• 節選文字
弘一大師與宋明理學有著千絲萬縷的聯繫,但目前在討論他的思想時往往將其出家前後兩階段分開來論述,忽視了前期的理學背景在促使其轉向佛法上的助緣之功,更忽略了他的理學思想與佛法有著極高的相契之處。梳理弘一大師與理學的關係,既可釐清其前後階段思想發展的一貫脈絡,又有助於解釋他在出家後以華嚴為境、四分為行、導歸凈土為果的佛學格局,以及其思想境界、自我行持與救世情懷之形成淵源。

• 輸入條目
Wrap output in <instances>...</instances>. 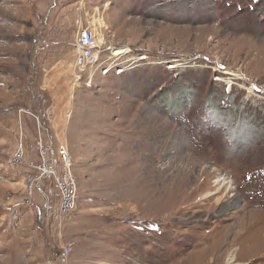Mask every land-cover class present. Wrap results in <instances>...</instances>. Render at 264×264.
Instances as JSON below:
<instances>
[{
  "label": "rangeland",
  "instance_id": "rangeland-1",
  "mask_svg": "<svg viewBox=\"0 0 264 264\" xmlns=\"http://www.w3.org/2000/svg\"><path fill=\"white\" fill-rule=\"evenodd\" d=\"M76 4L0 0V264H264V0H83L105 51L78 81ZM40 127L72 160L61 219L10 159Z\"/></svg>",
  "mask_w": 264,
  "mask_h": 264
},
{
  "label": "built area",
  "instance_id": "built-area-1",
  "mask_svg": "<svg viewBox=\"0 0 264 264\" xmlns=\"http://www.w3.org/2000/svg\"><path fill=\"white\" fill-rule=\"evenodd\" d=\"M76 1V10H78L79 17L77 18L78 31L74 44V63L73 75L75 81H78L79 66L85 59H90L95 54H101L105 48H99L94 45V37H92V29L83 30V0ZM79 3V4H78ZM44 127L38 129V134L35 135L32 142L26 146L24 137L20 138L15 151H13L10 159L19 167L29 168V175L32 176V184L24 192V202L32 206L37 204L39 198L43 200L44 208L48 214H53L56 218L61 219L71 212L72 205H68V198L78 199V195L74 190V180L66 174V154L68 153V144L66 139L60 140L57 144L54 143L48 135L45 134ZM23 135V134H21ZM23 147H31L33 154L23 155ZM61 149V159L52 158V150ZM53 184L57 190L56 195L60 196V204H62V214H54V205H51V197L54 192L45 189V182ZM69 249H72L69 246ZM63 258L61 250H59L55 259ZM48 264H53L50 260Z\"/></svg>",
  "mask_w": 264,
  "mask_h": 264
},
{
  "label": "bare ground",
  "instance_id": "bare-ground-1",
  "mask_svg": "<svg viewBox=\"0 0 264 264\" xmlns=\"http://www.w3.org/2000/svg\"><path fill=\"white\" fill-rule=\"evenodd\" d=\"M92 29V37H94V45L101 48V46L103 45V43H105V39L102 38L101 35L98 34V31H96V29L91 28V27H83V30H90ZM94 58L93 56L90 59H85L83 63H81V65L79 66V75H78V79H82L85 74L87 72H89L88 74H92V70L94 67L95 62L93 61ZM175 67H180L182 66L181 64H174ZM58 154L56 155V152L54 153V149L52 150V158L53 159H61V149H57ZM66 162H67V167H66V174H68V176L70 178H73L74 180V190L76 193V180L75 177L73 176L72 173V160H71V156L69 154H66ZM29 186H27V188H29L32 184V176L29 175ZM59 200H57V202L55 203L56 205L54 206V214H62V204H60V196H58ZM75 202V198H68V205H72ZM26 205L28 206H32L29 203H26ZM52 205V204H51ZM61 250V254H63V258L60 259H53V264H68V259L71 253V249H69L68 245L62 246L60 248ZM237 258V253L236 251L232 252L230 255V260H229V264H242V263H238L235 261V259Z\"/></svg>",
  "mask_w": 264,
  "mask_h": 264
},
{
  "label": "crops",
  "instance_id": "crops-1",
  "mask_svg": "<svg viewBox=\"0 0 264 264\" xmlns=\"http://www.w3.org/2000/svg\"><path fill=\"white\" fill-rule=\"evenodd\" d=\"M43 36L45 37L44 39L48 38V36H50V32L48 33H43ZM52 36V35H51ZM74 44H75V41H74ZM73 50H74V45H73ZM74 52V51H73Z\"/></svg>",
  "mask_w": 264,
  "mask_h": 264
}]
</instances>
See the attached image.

• 操作說明
a: 從條目中摘出所有含有字串「built」的行。
b: 請接續關於弘一大師與理學的文字，從最後一句之後寫下去。
這段關於弘一大師與理學的文字和各條目之間並無關聯。

• 答案如下
a:
  "label": "built area",
  "instance_id": "built-area-1",

b:
關鍵詞

弘一大師;理學;佛學;重道輕藝

陳無我在《話舊》中曾這樣說過:「我以為有了李叔同先生(就像大家通知的名字說),才會有弘一大師,弘一大師與李叔同先生,是一而二,二而一,我們要認識弘一大師,先要認識李叔同先生,不應該分做兩橛看的。」這句話一直沒有受到研究者們的足夠重視。長期以來,對於弘一大師(李叔同)的討論不外乎前期的文藝實踐與後期的佛學思想這兩塊領域,且往往將前後階段割裂開來論述,沒有注重這兩個階段之間的統一性與連續性。筆者認為,之所以「弘一大師」與「李叔同」之間「不應該分做兩橛看」,正在於理學思想貫穿於他的前後兩個階段,與佛法相融相契。本文意圖從儒佛互通的角度探討弘一大師的思想發展歷程,力求解釋他在出家後以華嚴為境、四分為行、導歸凈土為果的佛學格局,以及其思想境界、自我行持與救世情懷的形成淵源。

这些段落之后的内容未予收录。